What does the Coronavirus mean for investors?
Depending on your point of view, the collapse of Flybe was either the end of an airline or the end of an era. Flybe wasn’t just a budget airline, it was the airline which kept the UK connected through the skies – and now it’s gone. To be fair, Flybe had been in serious trouble for quite a while, but it might still have pulled through if it hadn’t been for the Coronavirus, the effects of which could continue to be felt long after the pandemic itself has run its course.
When China sneezes the world catches a cold?
Napoleonic-era diplomat Klemens Wenzel Furst von Metternich is credited with coming up with the saying “when France sneezes, the whole of Europe catches a cold.”. This has subsequently been reworked into countless variations, mostly revolving around the United States sneezing.
The U.S. is still arguably the world’s foremost global superpower, but China has been working hard to catch up. In fact, over recent years, it has taken over a lot of manufacturing (and some knowledge work) from the U.S. although President Trump has been working to reverse this, hence the “tariff wars”, which were hurting China long before the Coronavirus struck.
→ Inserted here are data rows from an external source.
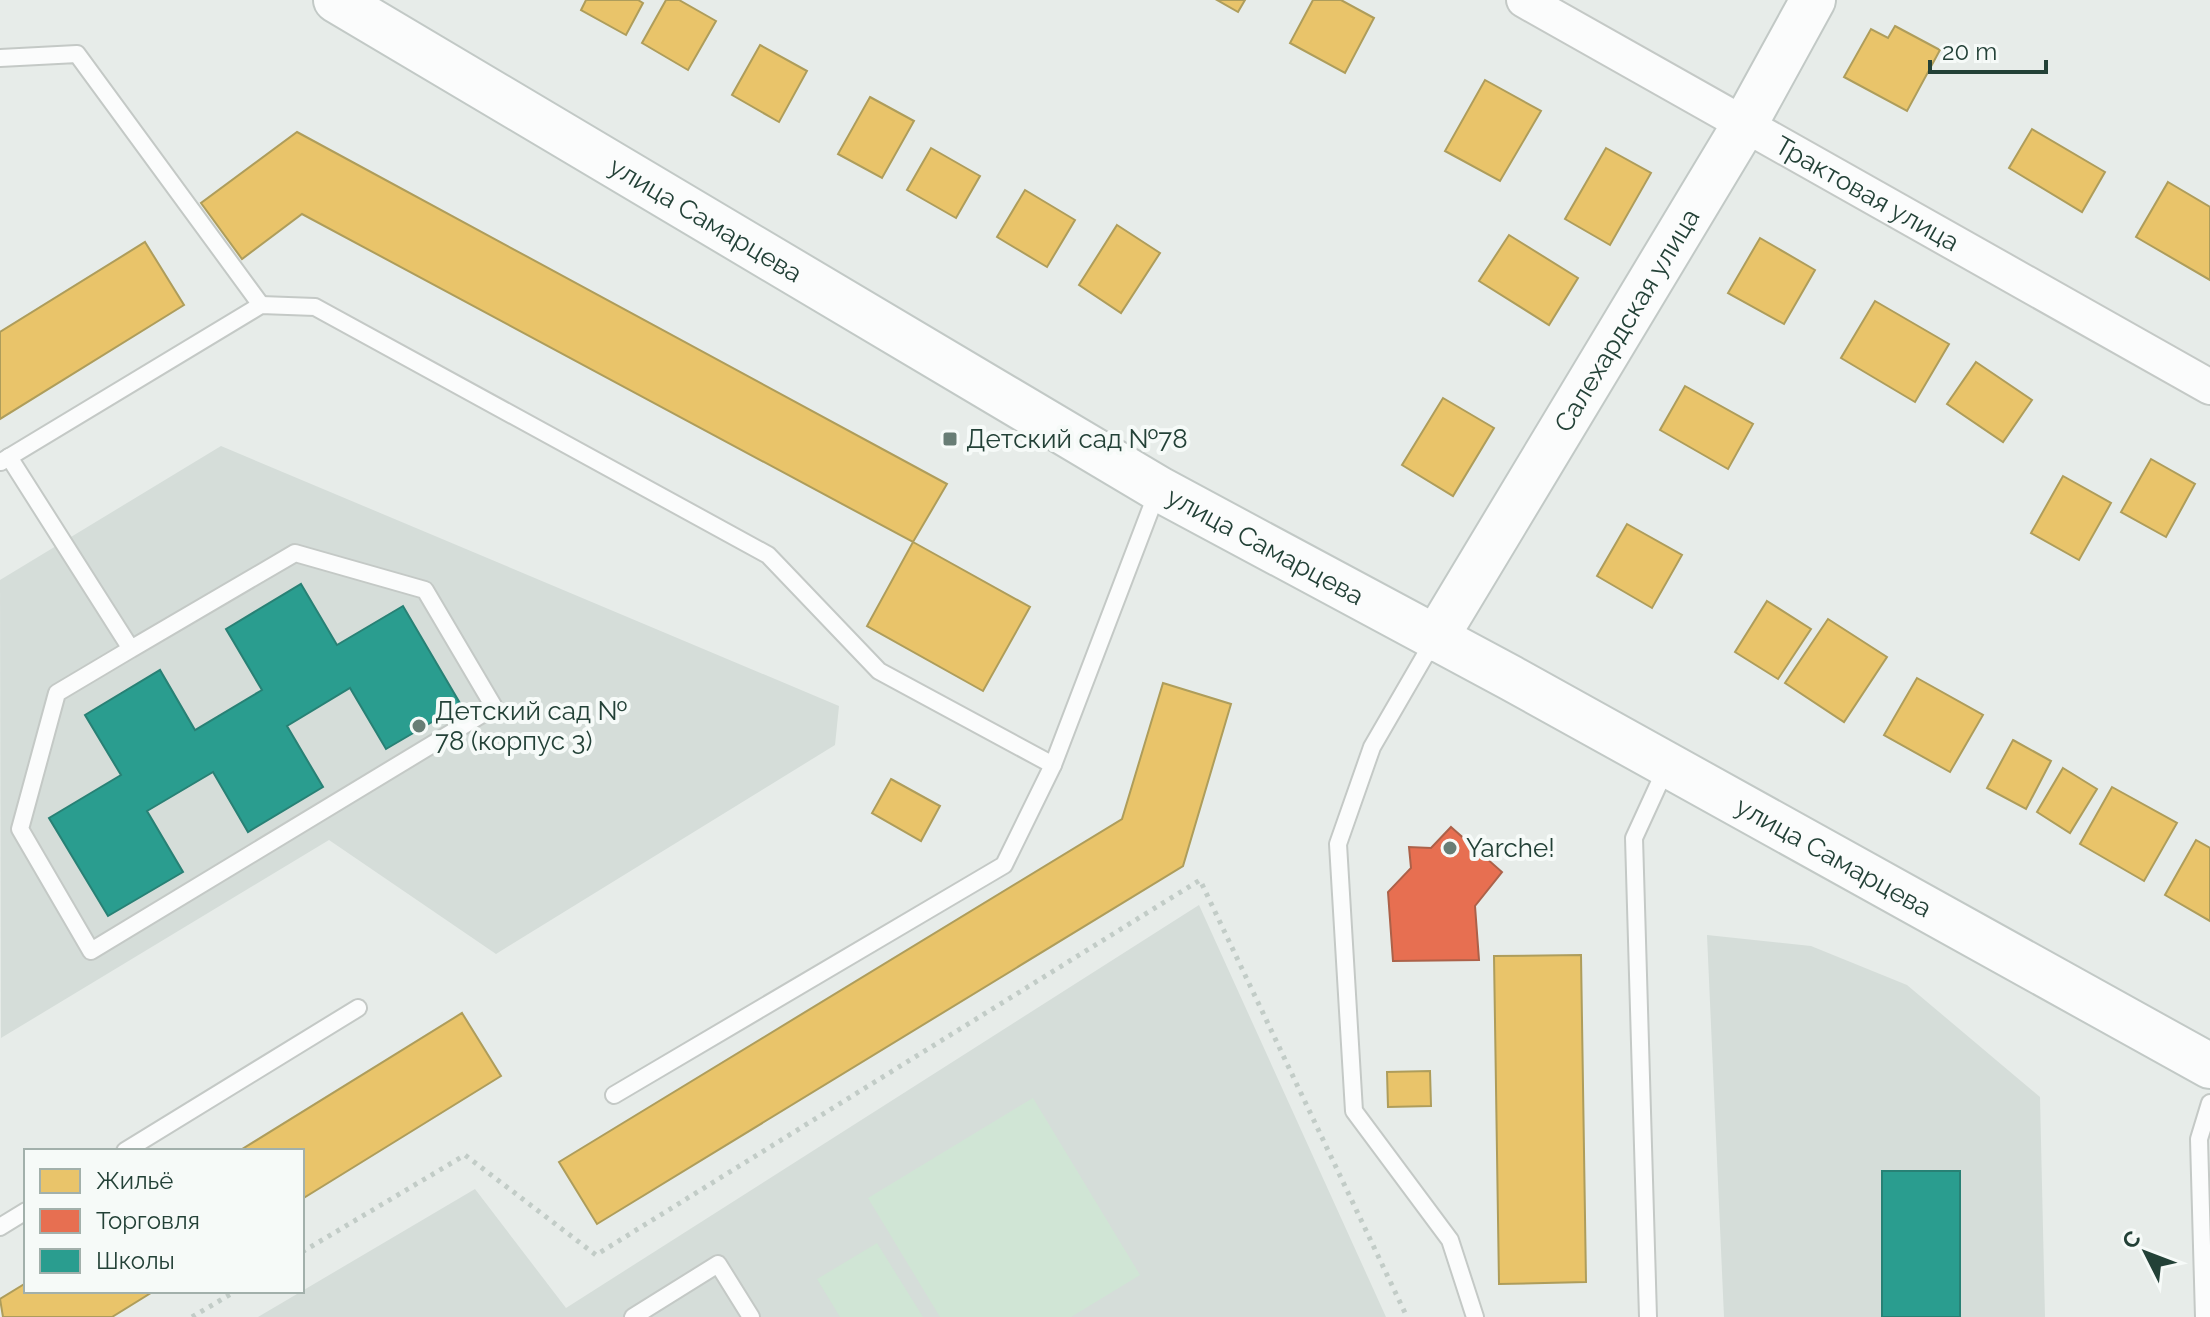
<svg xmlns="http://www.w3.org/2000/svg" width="2210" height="1317" viewBox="0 0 2210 1317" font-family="Raleway,sans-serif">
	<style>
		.built { fill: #d5ddd9 }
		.green { fill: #d0e5d5 }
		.homes { fill: #e9c46a; stroke: #ae9d5b; stroke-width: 2 }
		.shops { fill: #e76f51; stroke: #ac6149; stroke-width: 2 }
		.schools { fill: #2a9d8f; stroke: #288175; stroke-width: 2 }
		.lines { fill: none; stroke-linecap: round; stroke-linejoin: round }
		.lane-casing { stroke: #c4c9c6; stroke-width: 20 }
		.street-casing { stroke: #c4c9c6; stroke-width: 38 }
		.secondary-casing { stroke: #c2c9c6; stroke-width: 48 }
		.path { stroke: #c2ccc7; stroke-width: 5; stroke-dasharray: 4 6; stroke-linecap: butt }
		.lane { stroke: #fbfcfc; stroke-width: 16 }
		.street { stroke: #fbfcfc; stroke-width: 34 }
		.secondary { stroke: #fbfcfc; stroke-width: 44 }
		.poi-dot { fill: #687d75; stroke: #f6faf8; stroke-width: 3 }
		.labels { text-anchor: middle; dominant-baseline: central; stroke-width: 8; stroke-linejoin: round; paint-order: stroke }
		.street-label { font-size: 26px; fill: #234137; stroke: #f6faf8 }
		.poi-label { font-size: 26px; fill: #234137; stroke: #f6faf8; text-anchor: start }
	</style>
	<rect width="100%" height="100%" fill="#e7ece9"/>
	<g class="built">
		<path d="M221,446L839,706L835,745L496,954L329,840L1,1038L0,580Z"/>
		<path d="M1199,905L1386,1317H258L475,1189L566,1308Z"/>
		<path d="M1707,935L1811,946L1907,985L2040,1097L2045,1317H1724Z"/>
	</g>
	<g class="green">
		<path d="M1033,1098L1140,1275L1071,1317H940L868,1198Z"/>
		<path d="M877,1243L923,1317H840L817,1279Z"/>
	</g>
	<g class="homes">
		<path d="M586,0H638L643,3L626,35L581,10Z"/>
		<path d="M666,0H679L716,21L688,70L642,43Z"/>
		<path d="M1217,0H1245L1238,12Z"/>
		<path d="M1313,0H1341L1374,18L1345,73L1290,43Z"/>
		<path d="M1895,26L1940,50L1907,111L1844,77L1871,29L1888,38Z"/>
		<path d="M760,45L807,71L779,122L732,95Z"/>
		<path d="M1485,80L1541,111L1500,181L1445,151Z"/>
		<path d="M870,97L914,121L882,178L838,154Z"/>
		<path d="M2032,129L2105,172L2082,212L2009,168Z"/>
		<path d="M297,132L947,484L913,542L302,214L242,259L201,203Z"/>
		<path d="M931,148L980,176L956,218L907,190Z"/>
		<path d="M1606,148L1651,173L1610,245L1565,219Z"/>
		<path d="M2168,182L2210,207V280L2136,237Z"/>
		<path d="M1025,190L1075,220L1047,267L997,237Z"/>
		<path d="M1117,225L1160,253L1121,313L1079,285Z"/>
		<path d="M1509,235L1578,278L1549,325L1479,281Z"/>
		<path d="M1760,238L1815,270L1784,324L1728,293Z"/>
		<path d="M145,242L184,305L0,419V332Z"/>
		<path d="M1875,301L1949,344L1915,402L1841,358Z"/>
		<path d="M1976,362L2032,400L2003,442L1947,404Z"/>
		<path d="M1685,386L1753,424L1728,469L1660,430Z"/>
		<path d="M1443,398L1494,428L1453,496L1402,465Z"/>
		<path d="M2151,459L2195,484L2166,537L2121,512Z"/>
		<path d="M2063,476L2111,503L2079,560L2031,533Z"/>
		<path d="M1627,524L1682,555L1652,608L1597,576Z"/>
		<path d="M913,542L1030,607L983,691L867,626Z"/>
		<path d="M1767,601L1811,629L1778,679L1735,652Z"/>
		<path d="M1828,619L1887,657L1844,722L1785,683Z"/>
		<path d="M1917,678L1983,715L1950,772L1884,735Z"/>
		<path d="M1163,683L1231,704L1183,866L597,1224L559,1162L1122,819Z"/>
		<path d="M2013,740L2051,761L2026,809L1987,788Z"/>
		<path d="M2063,768L2097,789L2070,833L2037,812Z"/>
		<path d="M891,779L940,806L921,841L872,813Z"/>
		<path d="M2112,787L2177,823L2144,881L2080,844Z"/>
		<path d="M2196,840L2210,848V921L2165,895Z"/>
		<path d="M1581,955L1586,1282L1499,1284L1494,956Z"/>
		<path d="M462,1013L501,1076L302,1199V1151H239Z"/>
		<path d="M1430,1071L1431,1106L1388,1107L1387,1072Z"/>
		<path d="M26,1283V1291H154L112,1317H3L0,1299Z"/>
	</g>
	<path class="shops" d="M1451,827L1502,872L1475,906L1479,960L1393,961L1388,892L1411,868L1409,847L1431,848Z"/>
	<g class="schools">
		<path d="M301,584L337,645L403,606L461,705L386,749L350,688L287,726L323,787L248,832L213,772L147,811L183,872L108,916L49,818L121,775L85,715L160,670L195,730L262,690L226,629Z"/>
		<rect x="1882" y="1171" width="78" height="146"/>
	</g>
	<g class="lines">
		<defs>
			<g id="lane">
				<path d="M0,58L77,54L261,305"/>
				<path d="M9,457L131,649L295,553L425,590L494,707L91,951L20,829L57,693L131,649"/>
				<path d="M1,462L261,305L315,307L768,555L879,671L1053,765"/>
				<path d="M1434,640L1372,747L1338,844L1354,1111L1450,1240L1475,1317"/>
				<path d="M614,1095L1004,865L1053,765L1158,490"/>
				<path d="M125,1151L358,1008"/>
				<path d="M0,1227L26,1211"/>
				<path d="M633,1317L718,1264L751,1317"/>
				<path d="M1648,1317L1634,838L1667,766"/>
				<path d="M2204,1317L2199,1139L2210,1103"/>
			</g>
			<g id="street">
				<path id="s1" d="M1524,0L2210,387"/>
			</g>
			<g id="secondary">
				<path id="s2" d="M336,0L1159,489L1511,678L2210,1066"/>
				<path id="s3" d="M1435,639L1746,122L1813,0"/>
			</g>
		</defs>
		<use href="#lane" class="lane-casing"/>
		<use href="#street" class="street-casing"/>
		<use href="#secondary" class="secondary-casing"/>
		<g class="path">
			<path d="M302,1252L465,1155L596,1255L1200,880L1407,1317"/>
			<path d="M192,1317L236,1291"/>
		</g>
		<use href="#lane" class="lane"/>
		<use href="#street" class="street"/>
		<use href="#secondary" class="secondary"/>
	</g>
	<g class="poi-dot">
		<rect x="942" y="431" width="16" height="16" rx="4"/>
		<circle cx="419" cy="726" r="8"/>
		<circle cx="1450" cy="848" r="8"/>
	</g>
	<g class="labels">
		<g class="street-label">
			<text stroke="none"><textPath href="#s1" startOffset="394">Трактовая улица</textPath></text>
			<text stroke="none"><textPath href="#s2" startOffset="430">улица Самарцева</textPath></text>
			<text stroke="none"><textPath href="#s3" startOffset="372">Салехардская улица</textPath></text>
			<text stroke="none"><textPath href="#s2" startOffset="1078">улица Самарцева</textPath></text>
			<text stroke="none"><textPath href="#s2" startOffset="1726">улица Самарцева</textPath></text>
		</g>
		<g class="poi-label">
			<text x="966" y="439">Детский сад №78</text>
			<text x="435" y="711">Детский сад №<tspan x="435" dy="30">78 (корпус 3)</tspan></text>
			<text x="1466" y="848">Yarche!</text>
		</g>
	</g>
	<rect x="24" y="1149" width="280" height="144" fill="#f6faf8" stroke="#a2b0ab" stroke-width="2"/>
	<rect x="40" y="1169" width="40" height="24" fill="#e9c46a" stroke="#a2b0ab" stroke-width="2"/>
	<text x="96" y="1189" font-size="24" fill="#234137">Жильё</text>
	<rect x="40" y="1209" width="40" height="24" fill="#e76f51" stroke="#a2b0ab" stroke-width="2"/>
	<text x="96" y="1229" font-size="24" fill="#234137">Торговля</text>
	<rect x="40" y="1249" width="40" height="24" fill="#2a9d8f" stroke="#a2b0ab" stroke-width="2"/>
	<text x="96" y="1269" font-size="24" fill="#234137">Школы</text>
	<g transform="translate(2146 1253) rotate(312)" stroke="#f6faf8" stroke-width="6" paint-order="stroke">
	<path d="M0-6L14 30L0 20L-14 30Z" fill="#234137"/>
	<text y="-12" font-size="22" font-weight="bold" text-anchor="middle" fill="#234137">С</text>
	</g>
	<path d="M1930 60v12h116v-12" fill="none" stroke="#234137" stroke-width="4"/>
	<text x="1942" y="60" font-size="24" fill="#234137" stroke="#f6faf8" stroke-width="6" paint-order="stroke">20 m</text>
</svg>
Notwithstanding Donald Trump’s efforts, China is probably the world’s foremost manufacturing superpower. It is believed to produce around 25% of the world’s manufacturing output. To put that figure in context, back in 2003 when the SARS outbreak struck, China was producing about 7% of the world’s manufacturing output. In other words, the world’s manufacturing community is more than three times more dependent on China now than they were about 20 years ago.
Which sectors are suffering the most?
Although media headlines tend to be focusing on the shortage of consumer supplies such as food, protective face masks and hand sanitizer (and the escalating prices for the latter), from an investment perspective, the worst-hit sectors are likely to be automotive manufacturing, travel, oil, banking and luxury retail.
The automotive industry is hurting due to a triple whammy of dependence on China for parts, the fact that its supply chains are notoriously tight and the fact that China is a major market as well as a major supplier. Travel is hurting because people are increasingly avoiding all but the most essential of trips and oil is hurting because of the slowdown in both manufacturing and travel. Banking and luxury retail are hurting because of China’s importance in both of these areas.
Is there a silver lining?
At this point in time, it’s anyone’s guess how long the Coronavirus will take to run its course and how much disruption it will cause in the process. Even as it stands, however, it has served as a wake-up call about several aspects of modern life. From an investment perspective, an approach which could balance opportunity and risk could be to look for areas which were showing potential anyway but which have been given an extra boost due to the Coronavirus.
For example, there has been increasing pushback on the air industry on environmental grounds, so now could be a good time to look into companies which service the “staycation” market (which is already one of the UK’s rising-star sectors).
Similarly, working from home has long been on the rise, but companies have varied widely in their willingness to support it. The Coronavirus has really highlighted the advantages of enabling employees to work from home, at least part of the time, hence it would seem reasonable at least to keep an eye on companies which could be a part of making this happen. The obvious candidates here are companies involved with the cloud, but companies selling home-office equipment could also be worth a look.